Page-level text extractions
────────────────
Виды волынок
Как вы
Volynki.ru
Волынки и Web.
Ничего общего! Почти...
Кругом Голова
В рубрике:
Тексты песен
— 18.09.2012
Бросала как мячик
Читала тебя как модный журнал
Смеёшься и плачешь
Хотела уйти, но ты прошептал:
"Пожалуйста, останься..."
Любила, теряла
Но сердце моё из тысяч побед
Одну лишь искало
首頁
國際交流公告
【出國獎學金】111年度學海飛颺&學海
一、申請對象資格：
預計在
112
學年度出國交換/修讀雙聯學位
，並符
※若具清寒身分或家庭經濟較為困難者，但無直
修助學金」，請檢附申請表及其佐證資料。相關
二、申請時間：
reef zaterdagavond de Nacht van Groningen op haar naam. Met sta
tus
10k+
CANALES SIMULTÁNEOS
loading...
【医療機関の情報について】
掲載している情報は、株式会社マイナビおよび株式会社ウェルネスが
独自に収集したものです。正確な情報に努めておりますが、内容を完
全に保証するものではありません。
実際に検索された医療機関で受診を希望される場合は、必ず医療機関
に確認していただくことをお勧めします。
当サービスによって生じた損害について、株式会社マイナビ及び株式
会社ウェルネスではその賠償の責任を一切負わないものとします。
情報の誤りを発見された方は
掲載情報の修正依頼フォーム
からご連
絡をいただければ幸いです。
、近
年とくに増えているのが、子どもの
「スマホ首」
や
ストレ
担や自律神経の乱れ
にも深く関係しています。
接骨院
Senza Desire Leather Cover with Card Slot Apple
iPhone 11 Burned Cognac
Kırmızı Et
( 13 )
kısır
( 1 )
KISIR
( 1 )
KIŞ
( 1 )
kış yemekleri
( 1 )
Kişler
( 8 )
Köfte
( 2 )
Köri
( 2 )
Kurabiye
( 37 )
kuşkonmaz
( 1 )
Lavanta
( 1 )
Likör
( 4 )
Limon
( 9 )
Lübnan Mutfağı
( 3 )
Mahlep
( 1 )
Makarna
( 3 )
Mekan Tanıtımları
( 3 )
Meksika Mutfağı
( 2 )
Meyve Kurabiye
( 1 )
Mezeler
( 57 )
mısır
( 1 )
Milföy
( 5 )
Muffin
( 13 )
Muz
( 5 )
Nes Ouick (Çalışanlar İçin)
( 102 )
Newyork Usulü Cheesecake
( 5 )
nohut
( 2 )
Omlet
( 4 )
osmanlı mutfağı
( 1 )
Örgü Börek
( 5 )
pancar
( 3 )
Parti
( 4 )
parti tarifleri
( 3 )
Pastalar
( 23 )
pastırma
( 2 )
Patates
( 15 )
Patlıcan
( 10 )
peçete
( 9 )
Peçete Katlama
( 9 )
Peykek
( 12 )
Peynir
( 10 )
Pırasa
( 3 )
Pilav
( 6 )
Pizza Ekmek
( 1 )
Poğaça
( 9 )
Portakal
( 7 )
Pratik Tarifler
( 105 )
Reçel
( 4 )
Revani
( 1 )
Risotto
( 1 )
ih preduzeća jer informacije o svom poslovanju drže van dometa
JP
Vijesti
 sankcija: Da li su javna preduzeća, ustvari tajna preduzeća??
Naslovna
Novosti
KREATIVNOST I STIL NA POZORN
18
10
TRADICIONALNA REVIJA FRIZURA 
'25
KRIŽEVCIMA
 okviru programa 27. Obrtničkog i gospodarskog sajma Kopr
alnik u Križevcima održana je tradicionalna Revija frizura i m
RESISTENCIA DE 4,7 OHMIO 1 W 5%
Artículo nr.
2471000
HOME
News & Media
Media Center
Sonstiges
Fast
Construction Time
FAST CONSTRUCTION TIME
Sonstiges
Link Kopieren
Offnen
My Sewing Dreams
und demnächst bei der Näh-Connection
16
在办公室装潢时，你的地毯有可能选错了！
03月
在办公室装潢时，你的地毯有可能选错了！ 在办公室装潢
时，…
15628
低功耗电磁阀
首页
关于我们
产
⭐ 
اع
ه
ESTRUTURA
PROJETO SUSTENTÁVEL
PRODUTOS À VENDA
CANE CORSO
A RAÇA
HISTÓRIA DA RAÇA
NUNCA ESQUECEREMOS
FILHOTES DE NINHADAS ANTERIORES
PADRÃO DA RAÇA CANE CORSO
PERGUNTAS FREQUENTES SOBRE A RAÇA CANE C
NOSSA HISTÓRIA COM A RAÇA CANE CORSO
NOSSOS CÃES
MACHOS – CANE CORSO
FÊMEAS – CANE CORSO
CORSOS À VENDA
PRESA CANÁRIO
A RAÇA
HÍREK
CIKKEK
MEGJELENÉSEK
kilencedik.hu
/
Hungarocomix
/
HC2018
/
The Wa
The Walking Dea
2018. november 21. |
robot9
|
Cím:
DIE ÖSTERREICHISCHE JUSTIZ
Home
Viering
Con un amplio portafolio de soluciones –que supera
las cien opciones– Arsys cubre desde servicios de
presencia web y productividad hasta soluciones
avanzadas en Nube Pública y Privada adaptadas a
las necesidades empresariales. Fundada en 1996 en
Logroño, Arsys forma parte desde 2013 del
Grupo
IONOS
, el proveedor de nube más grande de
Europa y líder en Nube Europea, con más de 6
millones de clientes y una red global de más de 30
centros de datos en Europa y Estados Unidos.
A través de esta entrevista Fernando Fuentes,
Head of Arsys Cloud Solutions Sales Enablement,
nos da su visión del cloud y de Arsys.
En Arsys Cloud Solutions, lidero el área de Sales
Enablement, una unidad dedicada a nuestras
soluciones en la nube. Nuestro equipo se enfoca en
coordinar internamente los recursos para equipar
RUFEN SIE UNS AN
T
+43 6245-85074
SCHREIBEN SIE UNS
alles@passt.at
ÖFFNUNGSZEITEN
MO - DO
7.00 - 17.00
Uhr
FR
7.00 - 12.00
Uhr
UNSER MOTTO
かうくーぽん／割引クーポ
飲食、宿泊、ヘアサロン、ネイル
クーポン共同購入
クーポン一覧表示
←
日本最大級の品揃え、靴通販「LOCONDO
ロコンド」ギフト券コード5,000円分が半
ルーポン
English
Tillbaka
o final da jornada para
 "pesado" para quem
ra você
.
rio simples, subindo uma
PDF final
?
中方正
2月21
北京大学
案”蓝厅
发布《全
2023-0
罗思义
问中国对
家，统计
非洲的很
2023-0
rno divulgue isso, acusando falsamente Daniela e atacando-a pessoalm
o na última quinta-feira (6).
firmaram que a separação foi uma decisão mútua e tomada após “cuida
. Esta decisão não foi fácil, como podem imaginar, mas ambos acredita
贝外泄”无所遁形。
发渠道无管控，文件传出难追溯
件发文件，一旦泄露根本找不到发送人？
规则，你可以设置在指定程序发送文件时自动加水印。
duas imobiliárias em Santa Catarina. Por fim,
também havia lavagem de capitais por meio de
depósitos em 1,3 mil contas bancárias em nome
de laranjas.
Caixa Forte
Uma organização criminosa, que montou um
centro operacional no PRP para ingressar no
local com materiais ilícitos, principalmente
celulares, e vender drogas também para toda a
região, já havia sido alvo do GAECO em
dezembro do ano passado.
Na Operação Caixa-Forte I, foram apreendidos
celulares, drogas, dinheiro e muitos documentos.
────────────────
What you need to do: From the records above, copy every line that includes the word "desde".

Response box:
las cien opciones– Arsys cubre desde servicios de
Logroño, Arsys forma parte desde 2013 del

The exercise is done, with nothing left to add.